Chief among these goals is the expansion of the Iranian nuclear program, whose head of security, Ali Asghar Zarean, was quoted as saying, “If not for the Intelligence Ministry, our nuclear industry would have not been at the level it is today.” While this is acknowledged to mean that the intelligence services have apparently fought back against cyber-attacks and similar efforts aimed at damaging the nuclear program, Zarean’s comments presumably also refer to intelligence service tasks including the recruitment of scientists to work on that program, as well as the imprisonment or assassination of those who refuse to do so.
The nature calls attention to this latter task with its coverage of the campaign of 28 physics Nobel laureates to secure the release of Omid Kokabee, a young physicist who is serving a ten year prison sentence in Iran for refusing to work on the country’s nuclear weapons program.
Such political repression is one of the roles of the newly de-mystified Iranian intelligence service, which has been revealed to be comprised of 16 separate agencies all overseen by Intelligence Minister Mahmoud Alavi. And with so many agencies under that umbrella, there are many other roles for it to play, ranging from counter-espionage and cyber security to domestic spying and intimidation.

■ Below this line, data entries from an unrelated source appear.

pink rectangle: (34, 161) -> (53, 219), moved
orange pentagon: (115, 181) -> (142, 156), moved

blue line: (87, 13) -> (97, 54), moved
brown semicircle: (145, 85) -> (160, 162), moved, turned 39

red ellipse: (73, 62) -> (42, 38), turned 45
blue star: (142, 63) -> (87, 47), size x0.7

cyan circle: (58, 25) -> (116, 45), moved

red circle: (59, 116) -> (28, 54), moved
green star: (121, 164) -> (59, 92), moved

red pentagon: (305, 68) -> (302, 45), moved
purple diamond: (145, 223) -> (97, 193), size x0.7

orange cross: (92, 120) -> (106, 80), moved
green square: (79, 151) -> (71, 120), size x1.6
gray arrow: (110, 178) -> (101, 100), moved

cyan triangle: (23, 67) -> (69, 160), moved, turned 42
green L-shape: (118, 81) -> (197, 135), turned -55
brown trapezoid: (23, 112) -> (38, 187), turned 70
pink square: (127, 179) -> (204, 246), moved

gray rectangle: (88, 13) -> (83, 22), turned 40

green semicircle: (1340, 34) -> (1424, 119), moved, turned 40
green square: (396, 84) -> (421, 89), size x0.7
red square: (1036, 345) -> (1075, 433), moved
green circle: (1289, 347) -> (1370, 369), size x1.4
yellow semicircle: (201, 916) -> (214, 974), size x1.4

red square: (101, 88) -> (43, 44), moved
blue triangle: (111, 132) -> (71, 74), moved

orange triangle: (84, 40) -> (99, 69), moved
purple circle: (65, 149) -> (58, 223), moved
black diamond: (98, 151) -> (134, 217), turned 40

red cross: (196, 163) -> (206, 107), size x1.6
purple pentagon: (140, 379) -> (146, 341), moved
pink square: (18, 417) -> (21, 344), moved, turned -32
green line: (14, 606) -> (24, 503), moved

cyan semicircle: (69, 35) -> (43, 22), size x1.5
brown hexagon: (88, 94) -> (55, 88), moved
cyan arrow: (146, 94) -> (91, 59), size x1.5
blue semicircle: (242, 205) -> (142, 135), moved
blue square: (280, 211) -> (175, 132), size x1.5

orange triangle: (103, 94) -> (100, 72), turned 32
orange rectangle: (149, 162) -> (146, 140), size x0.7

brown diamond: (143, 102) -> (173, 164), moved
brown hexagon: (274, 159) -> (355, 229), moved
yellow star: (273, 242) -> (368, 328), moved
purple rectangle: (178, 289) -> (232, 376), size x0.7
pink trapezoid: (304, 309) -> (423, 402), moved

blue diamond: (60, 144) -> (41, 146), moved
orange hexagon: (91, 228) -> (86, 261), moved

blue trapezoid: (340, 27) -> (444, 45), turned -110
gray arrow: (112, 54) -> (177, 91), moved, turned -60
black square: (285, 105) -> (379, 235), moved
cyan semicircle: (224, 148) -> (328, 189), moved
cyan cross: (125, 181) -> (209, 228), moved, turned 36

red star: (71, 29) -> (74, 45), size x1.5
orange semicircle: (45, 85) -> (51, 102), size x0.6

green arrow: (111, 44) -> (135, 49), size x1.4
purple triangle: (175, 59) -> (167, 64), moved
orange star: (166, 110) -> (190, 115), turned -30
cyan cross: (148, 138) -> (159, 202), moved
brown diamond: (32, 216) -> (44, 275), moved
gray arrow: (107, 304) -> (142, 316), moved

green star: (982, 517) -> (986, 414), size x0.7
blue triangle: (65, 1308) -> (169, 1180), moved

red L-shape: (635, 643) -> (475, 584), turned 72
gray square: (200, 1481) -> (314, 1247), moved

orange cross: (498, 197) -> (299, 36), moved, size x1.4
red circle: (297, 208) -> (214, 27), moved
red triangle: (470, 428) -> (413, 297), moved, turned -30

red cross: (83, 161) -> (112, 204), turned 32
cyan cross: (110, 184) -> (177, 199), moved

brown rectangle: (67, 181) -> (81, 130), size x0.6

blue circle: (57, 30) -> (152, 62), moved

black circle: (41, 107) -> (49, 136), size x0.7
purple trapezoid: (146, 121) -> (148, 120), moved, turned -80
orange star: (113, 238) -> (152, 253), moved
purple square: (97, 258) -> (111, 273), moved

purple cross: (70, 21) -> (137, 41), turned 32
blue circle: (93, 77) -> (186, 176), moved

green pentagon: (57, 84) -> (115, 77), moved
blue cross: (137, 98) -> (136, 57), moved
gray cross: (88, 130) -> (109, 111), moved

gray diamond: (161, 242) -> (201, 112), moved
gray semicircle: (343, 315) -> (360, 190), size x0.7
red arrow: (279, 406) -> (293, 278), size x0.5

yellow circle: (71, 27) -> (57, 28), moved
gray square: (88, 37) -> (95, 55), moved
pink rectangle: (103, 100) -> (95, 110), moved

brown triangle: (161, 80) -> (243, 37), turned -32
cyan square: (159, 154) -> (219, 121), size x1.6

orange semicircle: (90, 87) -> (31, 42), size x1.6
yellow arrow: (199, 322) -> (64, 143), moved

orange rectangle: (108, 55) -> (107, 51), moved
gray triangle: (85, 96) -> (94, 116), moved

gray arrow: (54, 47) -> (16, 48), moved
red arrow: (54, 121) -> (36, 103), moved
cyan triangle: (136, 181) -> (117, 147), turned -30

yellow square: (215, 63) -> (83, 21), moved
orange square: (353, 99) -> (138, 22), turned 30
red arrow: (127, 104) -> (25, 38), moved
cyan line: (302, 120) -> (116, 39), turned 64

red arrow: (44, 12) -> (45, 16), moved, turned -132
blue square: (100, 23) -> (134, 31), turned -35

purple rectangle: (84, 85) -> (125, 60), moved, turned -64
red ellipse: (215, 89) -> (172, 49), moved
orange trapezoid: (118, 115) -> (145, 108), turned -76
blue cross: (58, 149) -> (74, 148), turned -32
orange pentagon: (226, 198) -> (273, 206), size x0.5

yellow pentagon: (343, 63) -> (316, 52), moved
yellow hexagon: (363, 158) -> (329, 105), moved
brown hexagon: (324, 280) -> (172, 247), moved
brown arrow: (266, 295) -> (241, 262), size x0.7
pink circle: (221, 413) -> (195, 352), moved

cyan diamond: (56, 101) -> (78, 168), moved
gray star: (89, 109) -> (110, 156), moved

The Tower indicates that despite the secrecy governing many of these repressive tendencies, increased international scrutiny is coming to be visited upon some of the human rights abuses in which the intelligence services are complicit. Specifically, much attention has been given to the spike in Iranian executions, as previously pointed out by Iran News Update. The Washington Times is the latest source of that scrutiny, pointing out that the Rouhani administration has been responsible for at least 936 executions over the past 14 months.
The revelation of these figures and the revelation of the organizational structure of the Iranian intelligence services do not seriously cut into the secrecy that the regime attempts to keep in place around its human rights abuses. One example of this is the tendency of keeping political prisoners in isolation, as lately exhibited in the case of Washington Post correspondent Jason Rezaian.